KUNMING MEDICAL UNIVERSITY 1ST AFILIATED HOSPITAL
Building Area: 128,000m²
Design Time: 2008
Number of Beds: 1000
Partners: GBBN Architects with IPPR
Service Scope: Schematic Design, Design Development
Construction Complete
Work by Alan Warner with GBBN
Design Time: 2008
Number of Beds: 1000
Partners: GBBN Architects with IPPR
Service Scope: Schematic Design, Design Development
Construction Complete
Work by Alan Warner with GBBN
Project Overview:
The project requirements included designing a 1000 bed comprehensive hospital on a 128,000 square meter site that would also allow for a second phase for another 1000 bed hospital and associated campus residential and research facilities. With an expected 5000 Out-Patient visitors per day, the Out-Patient Hall would need to be expansive and yet maintain excellent connections to the D&T and Emergency Department.
Project Characteristics:
This full-service medical center is configured to take full advantage of Kunming’s mild climate, which offers brilliant sunshine and moderate breezes year-round. A distinctive branching lattice sunscreen system on the inpatient tower protects operable windows from direct sunlight. The lattice also reveals a series of superimposed hanging gardens in the center of the 13-story building, offering patients and their families welcome retreat and connection to the outdoors. Within the primary care outpatient clinics, as many as 5,000 outpatient visitors per day are welcomed into a vast 5-story covered open-air concourse that links clinics with labs, imaging, surgery, testing and procedure spaces.
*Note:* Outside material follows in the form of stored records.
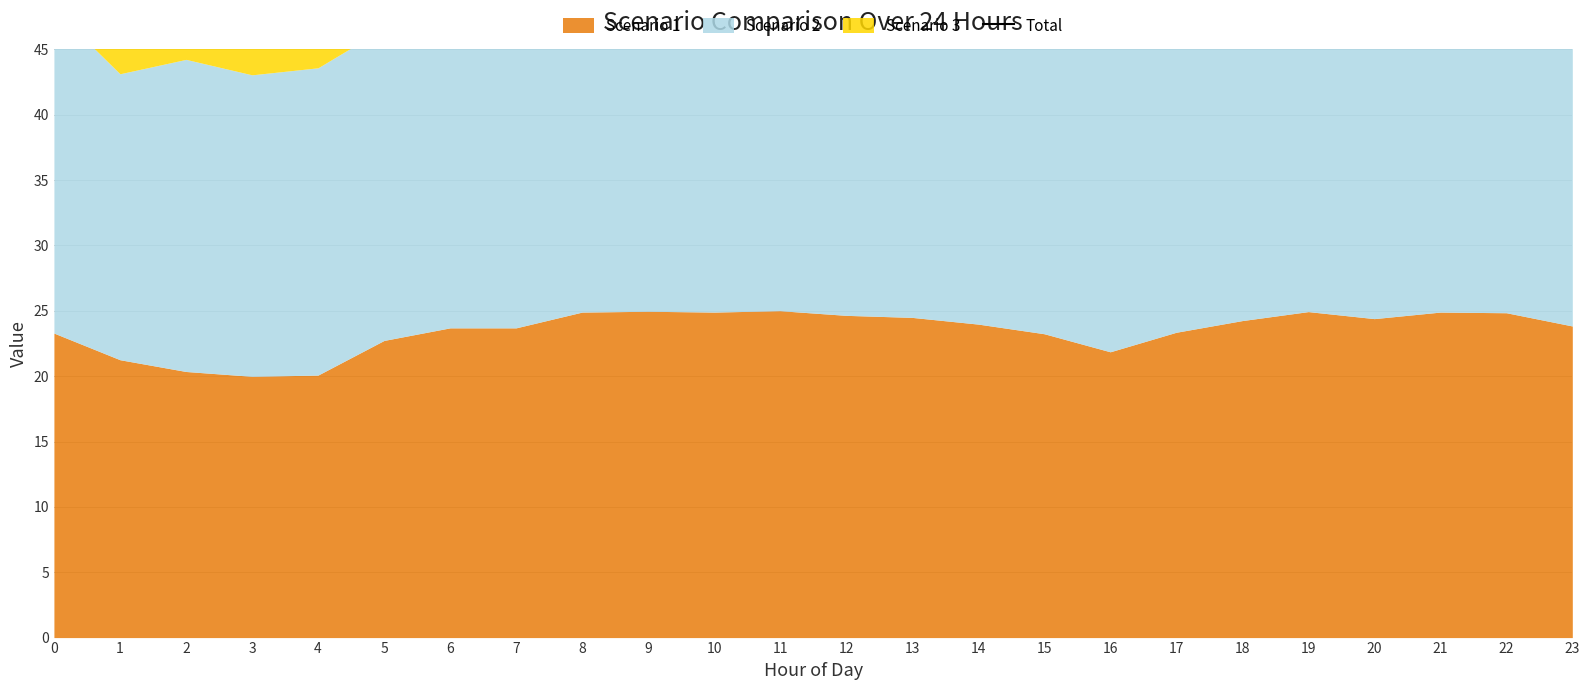

How many interior local peaks (higher than both neighbors) does the data have?

3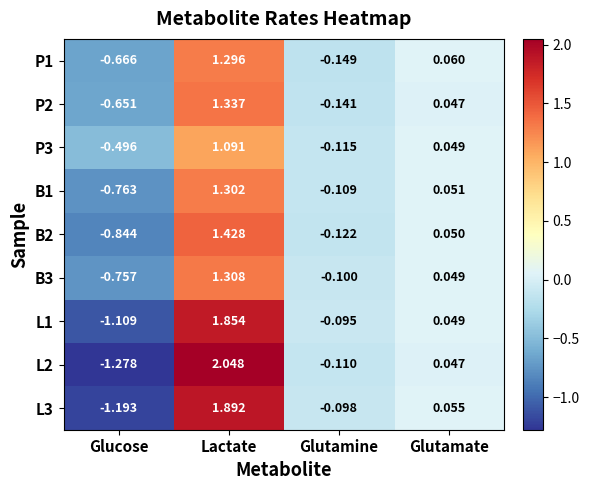

Rank the categories by P2 value from lowest to highest.

Glucose, Glutamine, Glutamate, Lactate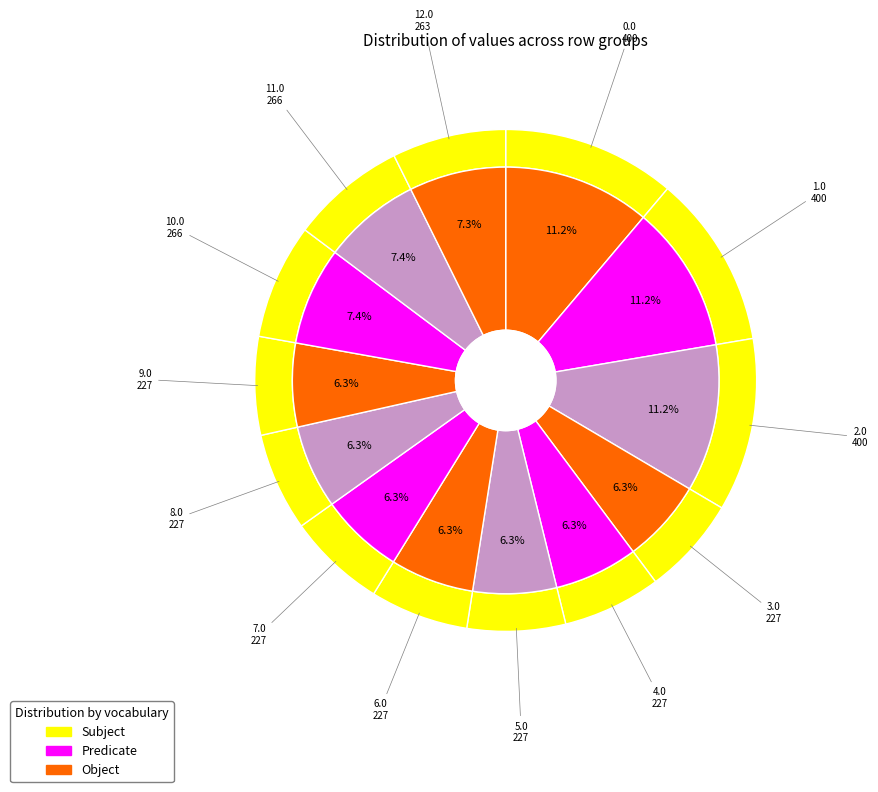

Rank the categories by value from lowest to highest.

3.0, 4.0, 5.0, 6.0, 7.0, 8.0, 9.0, 12.0, 10.0, 11.0, 0.0, 1.0, 2.0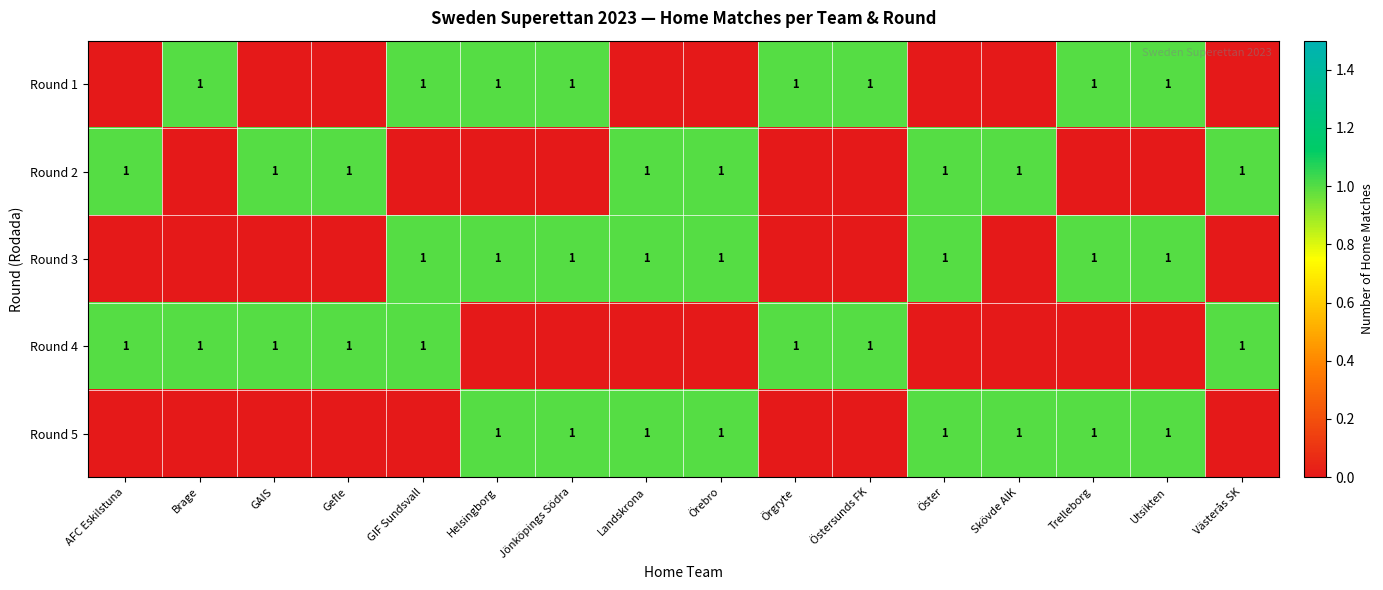

What is the total value across all series at Helsingborg?

3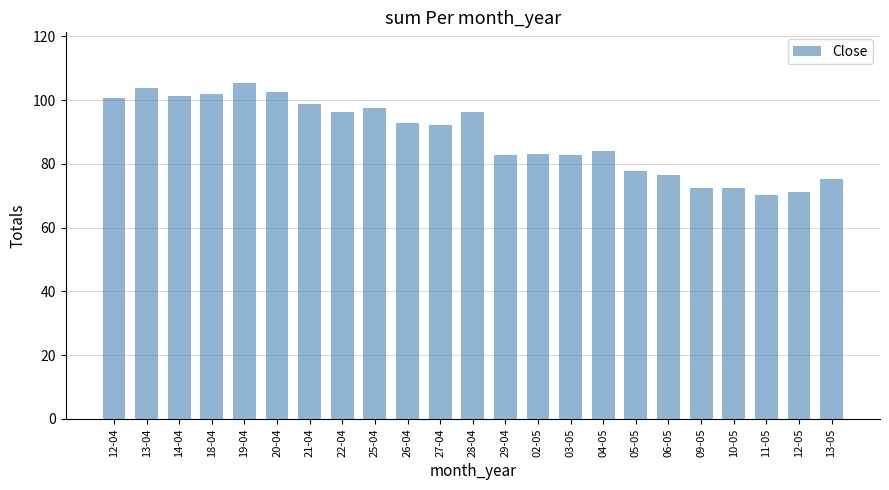

What is the smallest value displayed?

70.2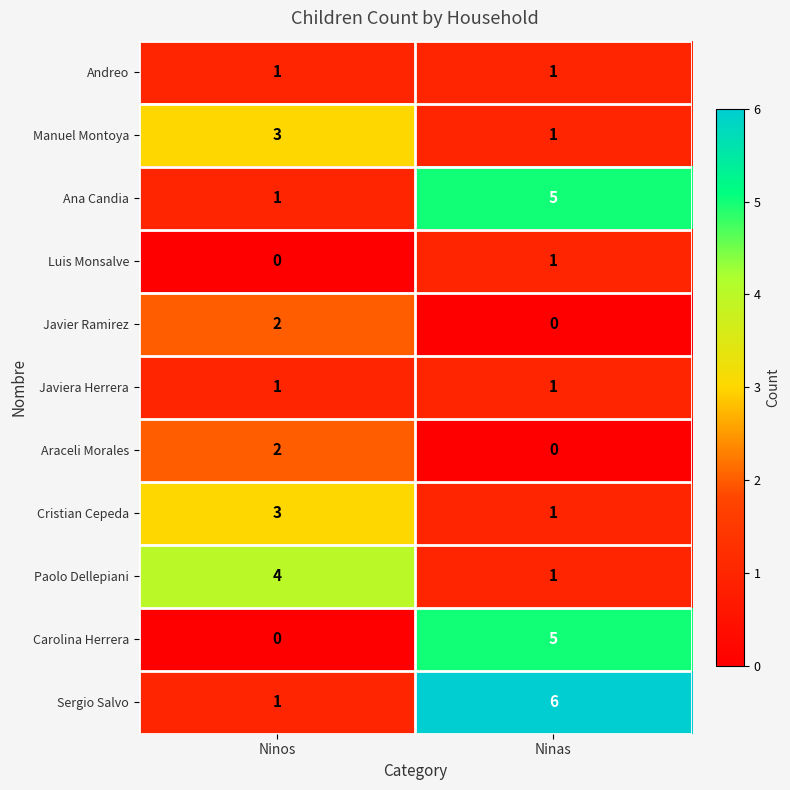

Which category has the highest value in the Carolina Herrera series?

Ninas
The clinic buildings are shaded by a system of perforated sunscreen panels and organized around garden courtyards that offer natural light and ventilation to all patient and staff spaces.
Design Concept:
Taking advantage of Kunming’s verdant landscapes and a year-round temperate climate, the hospital was sustainably developed to have an open-to-air concourse and garden courtyards to connect the out-patient, diagnostic and in-patient areas. Each of the facades are layered with perforated screens to filter the light, to allow for natural ventilation and to incorporate a series of garden spaces through-out the building. In addition to providing for a visually and thermally comfortable environment for the patient, the layered screening also allows for a more practical and necessary need, a hidden place for the families to hang freshly laundered clothing to dry.
This emphasis on environmental sensitivity is carried through to the expansive landscaped green roof that covers large portions of the building. The roof ensures a pleasant view from inpatient rooms while absorbing rainwater and protecting the building below.